*WRITTEN TASK A*. Reproduce the chart listing that follows the transcript below exactly, line for line, and leave out the pictures.

Andrea Convey: There was even a day when I had errands to run, I live in north Phoenix, drove out to the queen creek area, downtown Phoenix, and home and the only difference from any other day is planning the route so I had an hour stop at the bookstore and coffee shop in Mesa, bookman's and have a cup of coffee, buy some books, get a little top off so I can make my way home. The E.V. project hopefully will make that easier, and it's building more chargers around the valley. Right now there's just a few, but they are very nicely placed, so that if you are within normal business hours, at least, if you do end up somewhere unplanned, with a quick stop you can top off and get an extra 10 or 20 miles to get you home within 30 minutes or 45 minutes.

David Majure: And perhaps best of all, Convey says charging the car has had little impact on her monthly electricity bill.

Andrea Convey: The car is costing about a penny a mile going 40, 50 miles a day, 50 cents, 50 cents a day, five or six days a week. So it's Negligible.

Ted Simons: Joining me to talk about the rollout of electric vehicle charging stations is Don Karner, the president of Ecotality North America, the company that's managing the E.V. project. Good to see you again. Thanks for joining us.

Don Karner: Thanks it's good to be back on "Horizon."

Ted Simons: Last time we had you here this was still very, very early in the process.

Don Karner: It was.

Ted Simons: The process is underway. How it is going?

Don Karner: It's going well. We're installing chargers in 18 metropolitan areas in the United States. Phoenix and Tucson being two of them. And vehicles are being delivered; we have installed a little over 2,000 chargers in the homes of people that have bought Nissan Leafs. And so things are moving along with that, and we're beginning to install commercial chargers like you saw at Monti's, so that the people can charge away from home and get better utilization of their vehicles.

Ted Simons: To be part of the project, you have to agree to go ahead and maintain, but also monitor and let you guys know and the project know how it's going. Correct?

*WRITTEN TASK B*.
Answer these from the transcript above:
(i) In which city is the bookstore and coffee shop where Andrea Convey stops to top off her charge?
(ii) About how much does Convey say the car costs per mile?
(iii) In how many U.S. metropolitan areas does Don Karner say chargers are being installed?

*RECORDED DATA*.
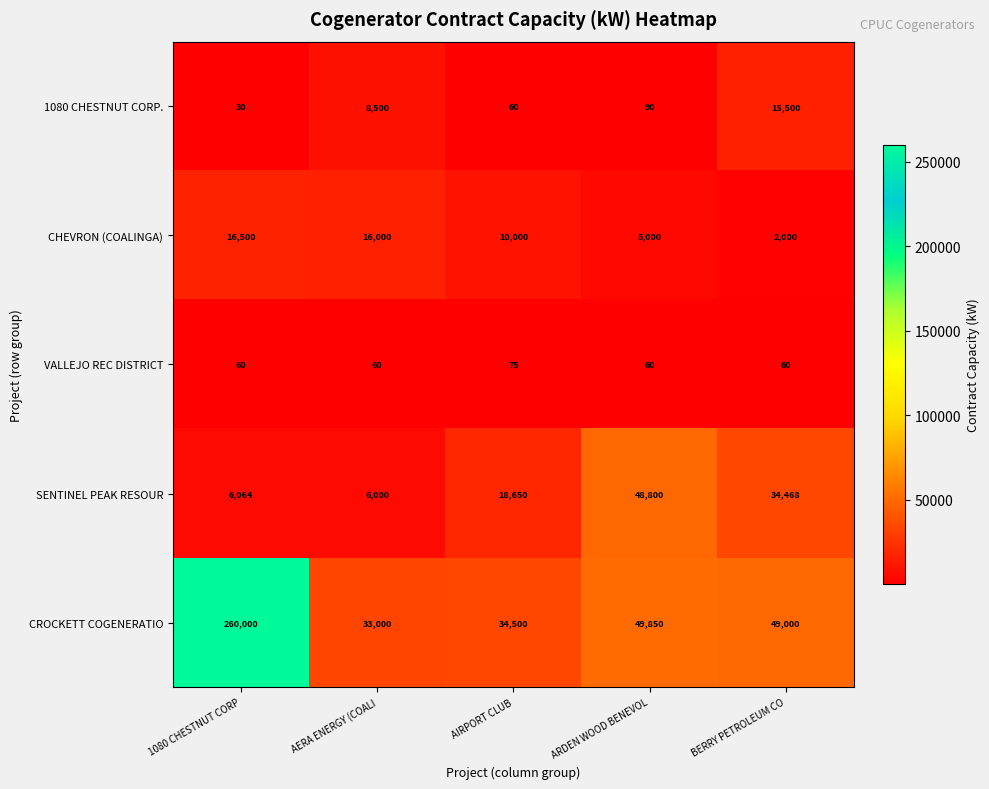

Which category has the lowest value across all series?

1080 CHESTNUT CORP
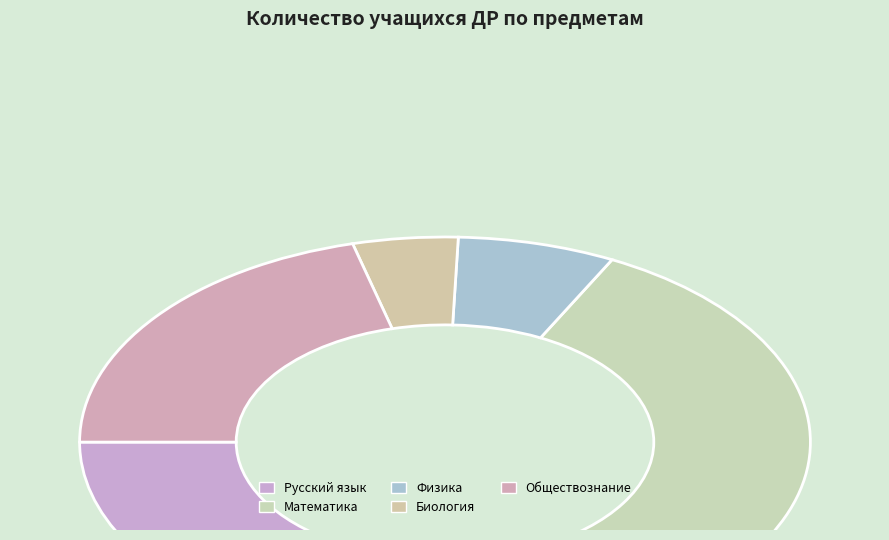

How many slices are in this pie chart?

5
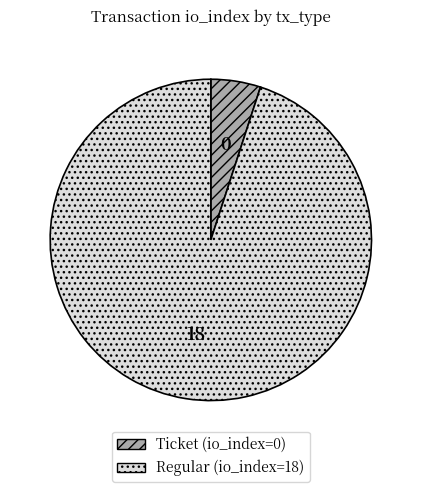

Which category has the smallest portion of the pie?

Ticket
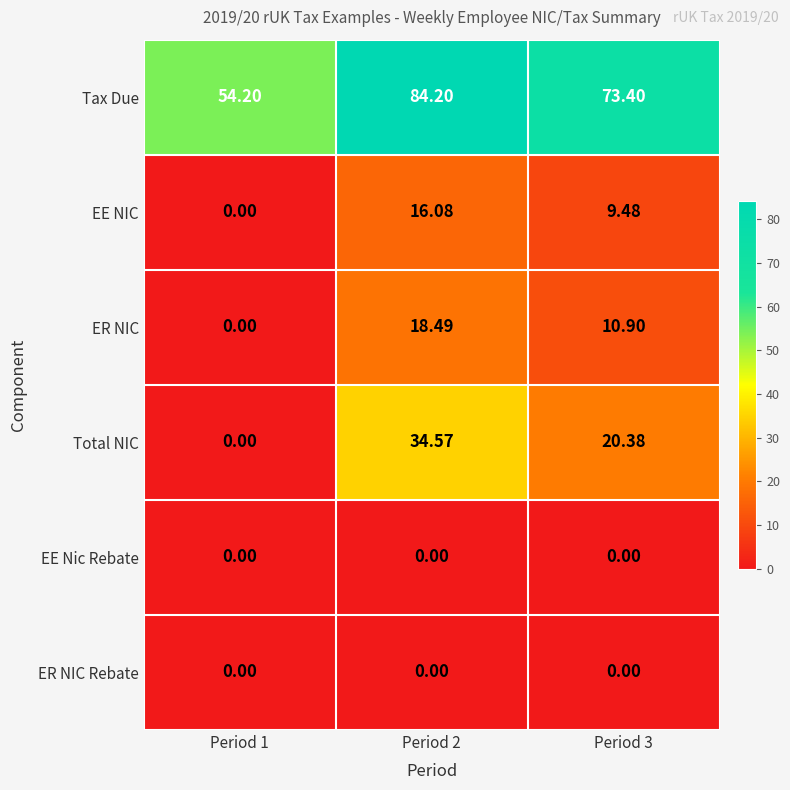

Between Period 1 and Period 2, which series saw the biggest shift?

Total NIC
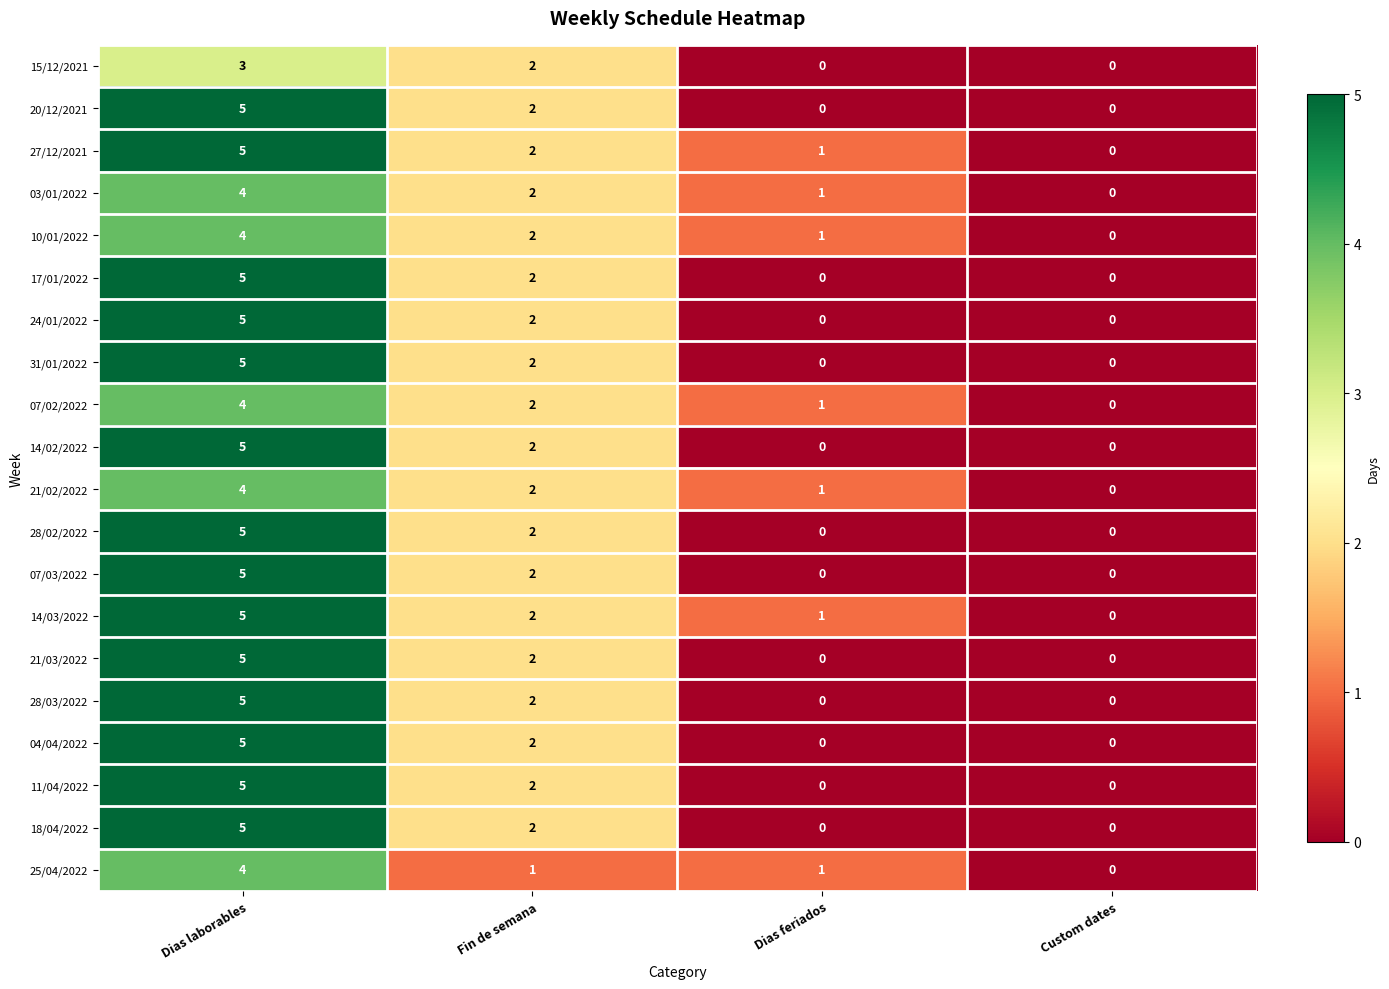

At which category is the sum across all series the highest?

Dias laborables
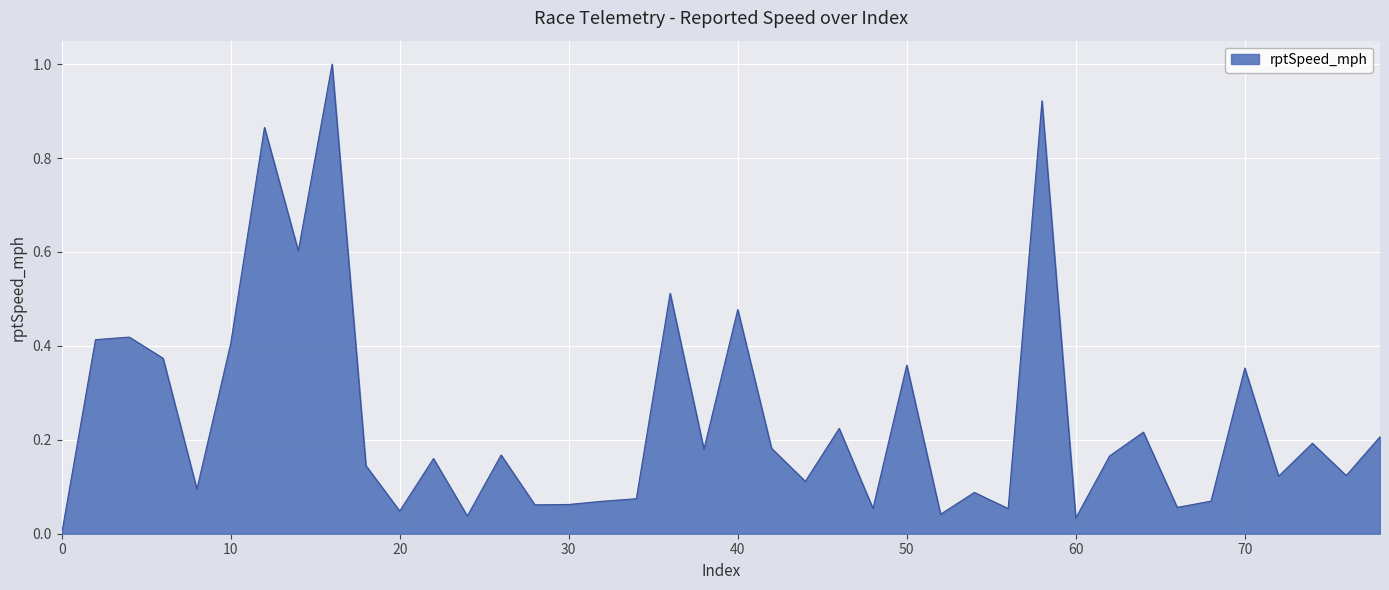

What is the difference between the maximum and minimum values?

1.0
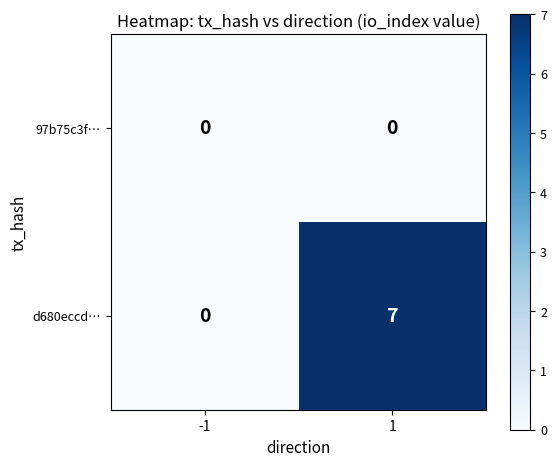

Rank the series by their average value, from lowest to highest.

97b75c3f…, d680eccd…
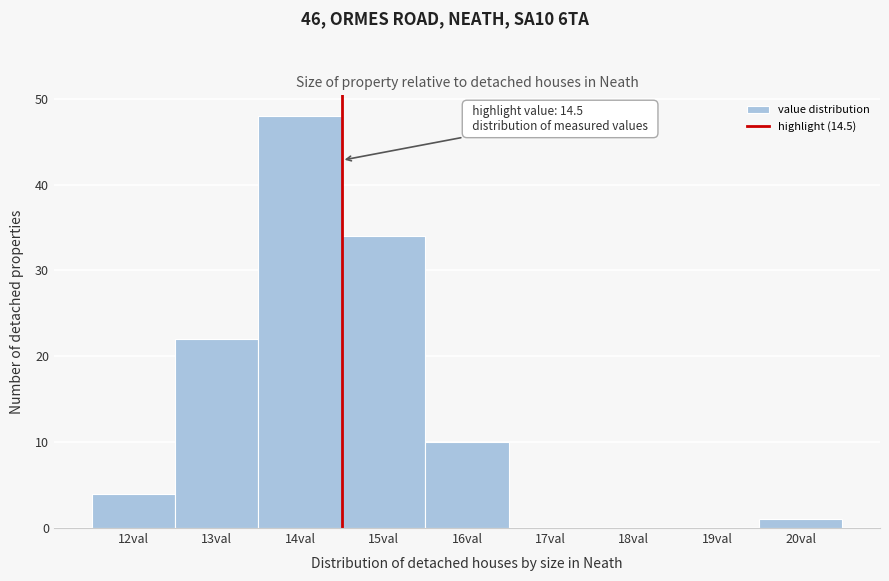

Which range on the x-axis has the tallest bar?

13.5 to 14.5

*WRITTEN REPLY A*.
Which category has the lowest value across all series?

1080 CHESTNUT CORP

How many slices are in this pie chart?

5

Which category has the smallest portion of the pie?

Ticket

Between Period 1 and Period 2, which series saw the biggest shift?

Total NIC

At which category is the sum across all series the highest?

Dias laborables

What is the difference between the maximum and minimum values?

1.0

Rank the series by their average value, from lowest to highest.

97b75c3f…, d680eccd…

Which range on the x-axis has the tallest bar?

13.5 to 14.5

*WRITTEN REPLY B*.
(i) Mesa
(ii) About a penny a mile
(iii) 18